** Text for analysis **
++++++++++

Village in Staffordshire, England

Kings Bromley or King's Bromley is a village and civil parish in the Lichfield district of Staffordshire, England, about 4 mi north of Lichfield on the A515 road. The population as of the 2011 census was measured at 1,163.

== History ==
The parish was in Offlow Hundred.

The Norman village church, which dates back to at least 1170, is named All Saints.

The manor was anciently called Brom Legge, and derived its present name from the circumstances of its being the property of the Crown for nearly two centuries after the Norman Conquest, previous to which it had been distinguished as the residence of the Earls of Mercia. Leofric, the husband of the famous Lady Godiva, died here in 1057. Henry III granted the manor to the Corbetts, who sold it, in 1569, to Francis Agard, of Ireland. About 1670 it was sold by Charles Agard to John Newton, of the island of Barbados, and in 1794 it was bequeathed by Sarah Newton to her cousins, John and Thomas Lane. South of Kings Bromley at Bromley Hayes is a marina on the Trent and Mersey Canal.

==Spelling==
The name of the village and parish seems to be spelled with or without the apostrophe fairly indiscriminately. Both King's Bromley and Kings Bromley are seen in official documents – the village's own website favours Kings Bromley.

==Sport==
Kings Bromley has a long-standing football club "Kings Bromley Swifts" which has images dating back as far as 1903. In recent years "The Swifts" have played their football in the Burton Sunday League Division 1 but were promoted to the Premier Division in 2011/2012. Home games are played at Crawley Lane opposite Kings Bromley Cricket Club on the show field.

++++++++++

** Task list **
A - In the Kings Bromley text, swap "Lichfield" for "Tamworth" and write out the passage starting with "Village in Staffordshire, England" and going on through "named All Saints.".
B - According to the Kings Bromley text, why did the manor stop being called by its old name and get its present one?

** Provided material **
++++++++++

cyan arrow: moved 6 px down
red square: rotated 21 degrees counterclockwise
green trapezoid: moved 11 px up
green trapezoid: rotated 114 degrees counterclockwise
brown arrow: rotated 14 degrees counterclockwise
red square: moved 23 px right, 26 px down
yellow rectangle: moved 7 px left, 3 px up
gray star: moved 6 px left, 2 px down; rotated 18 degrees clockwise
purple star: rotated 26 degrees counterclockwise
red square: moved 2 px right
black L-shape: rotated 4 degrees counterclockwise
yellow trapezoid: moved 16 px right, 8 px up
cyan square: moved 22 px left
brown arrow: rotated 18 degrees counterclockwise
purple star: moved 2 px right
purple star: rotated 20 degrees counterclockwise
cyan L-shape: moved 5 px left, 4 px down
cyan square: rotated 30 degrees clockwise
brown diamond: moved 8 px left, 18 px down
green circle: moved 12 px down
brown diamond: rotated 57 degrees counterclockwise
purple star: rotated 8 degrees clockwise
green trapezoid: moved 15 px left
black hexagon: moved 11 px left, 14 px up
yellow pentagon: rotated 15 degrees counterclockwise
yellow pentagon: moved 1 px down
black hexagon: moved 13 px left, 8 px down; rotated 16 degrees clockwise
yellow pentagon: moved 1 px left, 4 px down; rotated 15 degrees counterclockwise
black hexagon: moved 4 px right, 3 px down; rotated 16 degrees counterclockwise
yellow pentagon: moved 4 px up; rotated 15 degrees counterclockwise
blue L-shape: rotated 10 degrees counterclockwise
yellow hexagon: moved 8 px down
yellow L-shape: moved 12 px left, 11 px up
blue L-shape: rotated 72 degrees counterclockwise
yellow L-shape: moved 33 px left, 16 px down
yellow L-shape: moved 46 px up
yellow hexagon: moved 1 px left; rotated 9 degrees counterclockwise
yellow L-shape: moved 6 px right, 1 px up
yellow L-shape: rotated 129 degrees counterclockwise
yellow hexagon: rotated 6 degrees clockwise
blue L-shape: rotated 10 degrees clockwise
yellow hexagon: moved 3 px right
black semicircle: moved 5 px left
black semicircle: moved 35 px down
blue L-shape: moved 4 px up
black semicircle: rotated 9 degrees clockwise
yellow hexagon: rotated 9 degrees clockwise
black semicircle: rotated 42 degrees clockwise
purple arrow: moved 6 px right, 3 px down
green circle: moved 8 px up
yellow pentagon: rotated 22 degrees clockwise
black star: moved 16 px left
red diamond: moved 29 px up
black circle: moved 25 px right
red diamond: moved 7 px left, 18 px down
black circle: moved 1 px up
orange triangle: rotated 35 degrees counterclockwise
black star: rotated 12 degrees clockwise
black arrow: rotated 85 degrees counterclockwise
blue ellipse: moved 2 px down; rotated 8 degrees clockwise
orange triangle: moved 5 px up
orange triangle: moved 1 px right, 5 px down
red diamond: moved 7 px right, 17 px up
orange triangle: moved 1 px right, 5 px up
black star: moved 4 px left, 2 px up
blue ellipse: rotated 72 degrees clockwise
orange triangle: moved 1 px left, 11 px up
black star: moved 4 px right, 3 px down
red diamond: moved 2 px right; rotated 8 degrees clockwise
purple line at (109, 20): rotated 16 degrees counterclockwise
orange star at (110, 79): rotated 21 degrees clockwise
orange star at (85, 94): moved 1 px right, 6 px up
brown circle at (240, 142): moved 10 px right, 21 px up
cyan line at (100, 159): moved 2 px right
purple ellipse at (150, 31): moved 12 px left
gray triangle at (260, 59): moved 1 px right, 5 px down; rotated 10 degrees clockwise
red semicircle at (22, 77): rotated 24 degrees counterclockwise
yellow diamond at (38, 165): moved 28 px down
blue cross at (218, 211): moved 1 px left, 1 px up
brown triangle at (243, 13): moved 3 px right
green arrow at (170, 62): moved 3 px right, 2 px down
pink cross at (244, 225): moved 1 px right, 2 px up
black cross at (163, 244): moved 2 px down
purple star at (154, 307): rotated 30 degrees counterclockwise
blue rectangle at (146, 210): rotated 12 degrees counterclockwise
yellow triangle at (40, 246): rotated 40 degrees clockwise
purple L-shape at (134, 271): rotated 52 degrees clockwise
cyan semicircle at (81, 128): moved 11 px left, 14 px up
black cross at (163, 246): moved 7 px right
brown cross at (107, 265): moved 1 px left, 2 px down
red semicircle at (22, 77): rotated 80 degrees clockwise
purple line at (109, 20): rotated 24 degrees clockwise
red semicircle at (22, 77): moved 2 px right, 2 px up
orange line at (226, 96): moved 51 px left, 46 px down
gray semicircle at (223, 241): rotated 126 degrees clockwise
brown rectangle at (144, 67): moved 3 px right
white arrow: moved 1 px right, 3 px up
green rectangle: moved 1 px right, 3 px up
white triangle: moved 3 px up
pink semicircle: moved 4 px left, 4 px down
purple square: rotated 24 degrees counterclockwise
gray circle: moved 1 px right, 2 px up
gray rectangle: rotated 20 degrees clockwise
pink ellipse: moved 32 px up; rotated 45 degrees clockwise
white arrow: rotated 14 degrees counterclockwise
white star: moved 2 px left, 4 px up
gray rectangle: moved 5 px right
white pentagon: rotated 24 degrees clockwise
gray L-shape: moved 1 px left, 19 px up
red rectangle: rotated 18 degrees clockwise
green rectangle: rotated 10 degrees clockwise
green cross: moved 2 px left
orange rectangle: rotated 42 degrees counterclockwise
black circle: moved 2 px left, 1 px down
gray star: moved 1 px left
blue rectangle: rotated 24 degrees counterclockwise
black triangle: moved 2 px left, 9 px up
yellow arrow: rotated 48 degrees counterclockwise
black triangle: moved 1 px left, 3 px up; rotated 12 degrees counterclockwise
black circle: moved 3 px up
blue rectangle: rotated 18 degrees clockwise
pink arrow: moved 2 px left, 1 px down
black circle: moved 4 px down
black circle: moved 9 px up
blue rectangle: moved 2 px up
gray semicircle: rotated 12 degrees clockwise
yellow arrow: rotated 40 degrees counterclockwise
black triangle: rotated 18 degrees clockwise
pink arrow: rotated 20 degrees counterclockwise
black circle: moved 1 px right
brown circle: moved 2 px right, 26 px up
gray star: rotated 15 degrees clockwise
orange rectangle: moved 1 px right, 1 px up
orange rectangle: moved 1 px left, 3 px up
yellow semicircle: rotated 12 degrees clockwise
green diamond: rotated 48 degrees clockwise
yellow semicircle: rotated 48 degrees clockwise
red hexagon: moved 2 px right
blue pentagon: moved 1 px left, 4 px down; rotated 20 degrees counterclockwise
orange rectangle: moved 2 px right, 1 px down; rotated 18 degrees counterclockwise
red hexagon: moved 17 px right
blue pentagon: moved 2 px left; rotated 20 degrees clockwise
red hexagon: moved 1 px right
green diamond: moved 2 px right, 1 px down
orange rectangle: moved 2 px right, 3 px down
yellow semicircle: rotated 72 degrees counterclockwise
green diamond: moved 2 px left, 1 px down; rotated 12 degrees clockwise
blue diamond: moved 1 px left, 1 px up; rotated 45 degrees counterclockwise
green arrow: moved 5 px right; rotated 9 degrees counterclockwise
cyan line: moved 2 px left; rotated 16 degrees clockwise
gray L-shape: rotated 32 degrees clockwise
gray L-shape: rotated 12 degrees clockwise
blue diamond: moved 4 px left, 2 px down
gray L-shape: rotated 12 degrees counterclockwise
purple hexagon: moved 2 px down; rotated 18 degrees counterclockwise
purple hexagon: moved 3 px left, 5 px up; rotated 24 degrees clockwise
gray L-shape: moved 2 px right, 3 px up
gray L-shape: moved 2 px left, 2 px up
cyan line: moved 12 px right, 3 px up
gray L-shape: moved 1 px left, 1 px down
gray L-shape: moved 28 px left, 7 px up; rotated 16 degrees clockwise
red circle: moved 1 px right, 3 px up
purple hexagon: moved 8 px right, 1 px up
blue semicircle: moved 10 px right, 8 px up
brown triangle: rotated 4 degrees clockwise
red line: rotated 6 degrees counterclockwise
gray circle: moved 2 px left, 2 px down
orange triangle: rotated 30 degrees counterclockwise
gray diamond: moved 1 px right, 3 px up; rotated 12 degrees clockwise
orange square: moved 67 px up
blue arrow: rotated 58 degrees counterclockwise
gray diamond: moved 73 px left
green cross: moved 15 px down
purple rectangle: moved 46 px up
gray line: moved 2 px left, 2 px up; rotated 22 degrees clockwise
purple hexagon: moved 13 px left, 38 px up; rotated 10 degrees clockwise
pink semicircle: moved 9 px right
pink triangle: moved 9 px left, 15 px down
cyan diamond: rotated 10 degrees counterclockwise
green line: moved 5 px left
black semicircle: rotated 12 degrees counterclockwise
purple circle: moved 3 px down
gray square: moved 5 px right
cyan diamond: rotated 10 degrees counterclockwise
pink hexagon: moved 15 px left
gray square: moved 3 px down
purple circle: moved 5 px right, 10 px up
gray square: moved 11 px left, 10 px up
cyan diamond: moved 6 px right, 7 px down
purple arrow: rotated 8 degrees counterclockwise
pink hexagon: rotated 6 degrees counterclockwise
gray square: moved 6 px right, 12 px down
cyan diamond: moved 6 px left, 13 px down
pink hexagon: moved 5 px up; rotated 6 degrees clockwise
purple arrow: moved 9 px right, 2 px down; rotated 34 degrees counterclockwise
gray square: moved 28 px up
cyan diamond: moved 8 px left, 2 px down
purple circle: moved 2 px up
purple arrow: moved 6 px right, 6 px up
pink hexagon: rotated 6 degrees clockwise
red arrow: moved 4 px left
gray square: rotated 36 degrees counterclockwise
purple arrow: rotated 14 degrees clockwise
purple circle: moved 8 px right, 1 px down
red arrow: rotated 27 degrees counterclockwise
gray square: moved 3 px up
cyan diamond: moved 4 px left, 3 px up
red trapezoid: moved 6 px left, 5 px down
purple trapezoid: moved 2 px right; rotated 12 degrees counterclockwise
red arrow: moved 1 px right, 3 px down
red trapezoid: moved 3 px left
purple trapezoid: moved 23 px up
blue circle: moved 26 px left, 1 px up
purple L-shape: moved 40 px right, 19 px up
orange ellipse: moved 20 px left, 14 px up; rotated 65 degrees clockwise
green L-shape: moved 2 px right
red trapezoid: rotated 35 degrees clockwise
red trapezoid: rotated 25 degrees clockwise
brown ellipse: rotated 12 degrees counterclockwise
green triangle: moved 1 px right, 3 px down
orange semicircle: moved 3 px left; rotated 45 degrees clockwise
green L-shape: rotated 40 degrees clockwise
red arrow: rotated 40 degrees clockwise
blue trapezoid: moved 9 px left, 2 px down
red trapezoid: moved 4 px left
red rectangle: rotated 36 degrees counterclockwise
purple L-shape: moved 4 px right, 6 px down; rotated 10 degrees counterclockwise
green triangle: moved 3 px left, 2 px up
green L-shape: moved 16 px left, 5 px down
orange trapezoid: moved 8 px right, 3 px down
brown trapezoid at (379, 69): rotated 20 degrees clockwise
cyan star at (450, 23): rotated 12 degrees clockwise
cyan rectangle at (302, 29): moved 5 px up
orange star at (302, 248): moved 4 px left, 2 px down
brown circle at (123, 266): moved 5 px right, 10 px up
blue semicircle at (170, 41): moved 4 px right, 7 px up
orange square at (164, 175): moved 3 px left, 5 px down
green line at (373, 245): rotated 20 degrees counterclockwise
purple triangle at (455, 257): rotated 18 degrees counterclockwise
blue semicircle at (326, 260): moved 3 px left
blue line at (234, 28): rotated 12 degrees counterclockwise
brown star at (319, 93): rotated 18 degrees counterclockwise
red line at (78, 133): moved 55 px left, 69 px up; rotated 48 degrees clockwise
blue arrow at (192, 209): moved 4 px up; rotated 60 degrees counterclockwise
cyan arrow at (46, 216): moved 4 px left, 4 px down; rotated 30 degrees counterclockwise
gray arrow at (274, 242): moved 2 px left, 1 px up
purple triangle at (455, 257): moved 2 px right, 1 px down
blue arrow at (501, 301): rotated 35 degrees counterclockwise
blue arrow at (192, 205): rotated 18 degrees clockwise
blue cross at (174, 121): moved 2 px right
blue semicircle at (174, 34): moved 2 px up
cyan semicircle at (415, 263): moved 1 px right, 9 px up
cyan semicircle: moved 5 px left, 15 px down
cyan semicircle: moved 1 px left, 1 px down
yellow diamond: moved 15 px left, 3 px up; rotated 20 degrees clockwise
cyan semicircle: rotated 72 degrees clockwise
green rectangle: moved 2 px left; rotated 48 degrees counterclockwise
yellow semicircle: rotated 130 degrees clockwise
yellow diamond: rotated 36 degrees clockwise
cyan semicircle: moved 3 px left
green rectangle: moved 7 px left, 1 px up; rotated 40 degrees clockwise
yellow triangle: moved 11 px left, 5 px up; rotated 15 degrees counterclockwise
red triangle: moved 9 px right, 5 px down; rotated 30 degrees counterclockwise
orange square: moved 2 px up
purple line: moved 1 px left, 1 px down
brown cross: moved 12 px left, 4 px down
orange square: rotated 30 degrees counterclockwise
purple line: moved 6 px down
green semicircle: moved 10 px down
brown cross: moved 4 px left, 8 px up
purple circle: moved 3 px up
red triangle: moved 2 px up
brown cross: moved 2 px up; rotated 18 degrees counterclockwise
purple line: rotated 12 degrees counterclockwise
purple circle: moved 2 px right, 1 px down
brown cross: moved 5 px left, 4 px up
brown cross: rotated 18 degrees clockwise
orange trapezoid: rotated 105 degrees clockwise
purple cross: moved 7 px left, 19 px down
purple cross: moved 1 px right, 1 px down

++++++++++

** Answer section **
A -
Village in Staffordshire, England

Kings Bromley or King's Bromley is a village and civil parish in the Tamworth district of Staffordshire, England, about 4 mi north of Tamworth on the A515 road. The population as of the 2011 census was measured at 1,163.

== History ==
The parish was in Offlow Hundred.

The Norman village church, which dates back to at least 1170, is named All Saints.

B - The manor was once called Brom Legge. It got its present name because it belonged to the Crown for nearly two centuries after the Norman Conquest.